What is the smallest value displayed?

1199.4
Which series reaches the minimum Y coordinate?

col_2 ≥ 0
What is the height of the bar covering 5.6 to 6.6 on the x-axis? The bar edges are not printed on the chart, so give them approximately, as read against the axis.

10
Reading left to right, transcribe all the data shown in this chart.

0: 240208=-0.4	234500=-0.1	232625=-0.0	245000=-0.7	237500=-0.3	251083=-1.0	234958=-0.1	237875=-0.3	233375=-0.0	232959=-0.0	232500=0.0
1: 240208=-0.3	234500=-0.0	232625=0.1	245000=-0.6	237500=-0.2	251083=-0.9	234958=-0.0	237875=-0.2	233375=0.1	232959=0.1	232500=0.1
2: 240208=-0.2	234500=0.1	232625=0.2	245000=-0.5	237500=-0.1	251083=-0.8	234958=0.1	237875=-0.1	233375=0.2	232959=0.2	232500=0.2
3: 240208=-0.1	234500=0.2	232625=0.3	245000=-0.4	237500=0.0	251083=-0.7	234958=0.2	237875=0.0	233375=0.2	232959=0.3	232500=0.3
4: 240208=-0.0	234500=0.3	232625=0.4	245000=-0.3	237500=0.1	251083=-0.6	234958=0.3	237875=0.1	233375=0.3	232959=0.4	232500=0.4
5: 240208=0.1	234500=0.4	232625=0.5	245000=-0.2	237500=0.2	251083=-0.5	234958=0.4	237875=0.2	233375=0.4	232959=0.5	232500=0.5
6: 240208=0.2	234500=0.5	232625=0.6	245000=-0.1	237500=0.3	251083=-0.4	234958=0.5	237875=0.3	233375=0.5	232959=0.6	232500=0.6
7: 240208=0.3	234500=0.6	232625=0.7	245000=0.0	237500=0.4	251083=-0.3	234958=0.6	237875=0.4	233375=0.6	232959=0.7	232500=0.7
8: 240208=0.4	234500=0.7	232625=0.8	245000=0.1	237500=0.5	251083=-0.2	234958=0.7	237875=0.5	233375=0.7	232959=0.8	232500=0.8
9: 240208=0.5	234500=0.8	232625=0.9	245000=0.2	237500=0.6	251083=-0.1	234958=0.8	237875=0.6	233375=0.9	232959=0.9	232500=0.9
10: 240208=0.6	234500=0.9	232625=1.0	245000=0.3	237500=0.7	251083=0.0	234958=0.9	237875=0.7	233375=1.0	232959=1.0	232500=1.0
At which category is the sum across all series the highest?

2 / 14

==

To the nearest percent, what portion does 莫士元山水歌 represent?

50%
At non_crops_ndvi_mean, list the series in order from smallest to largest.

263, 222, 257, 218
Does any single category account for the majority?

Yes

**Exercise requirements**
Return the listing lines that begin at the line containing "What is the smallest value displayed?" and stop after the line containing "Reading left to", reproducing them exactly.

**Reply**
What is the smallest value displayed?

1199.4
Which series reaches the minimum Y coordinate?

col_2 ≥ 0
What is the height of the bar covering 5.6 to 6.6 on the x-axis? The bar edges are not printed on the chart, so give them approximately, as read against the axis.

10
Reading left to right, transcribe all the data shown in this chart.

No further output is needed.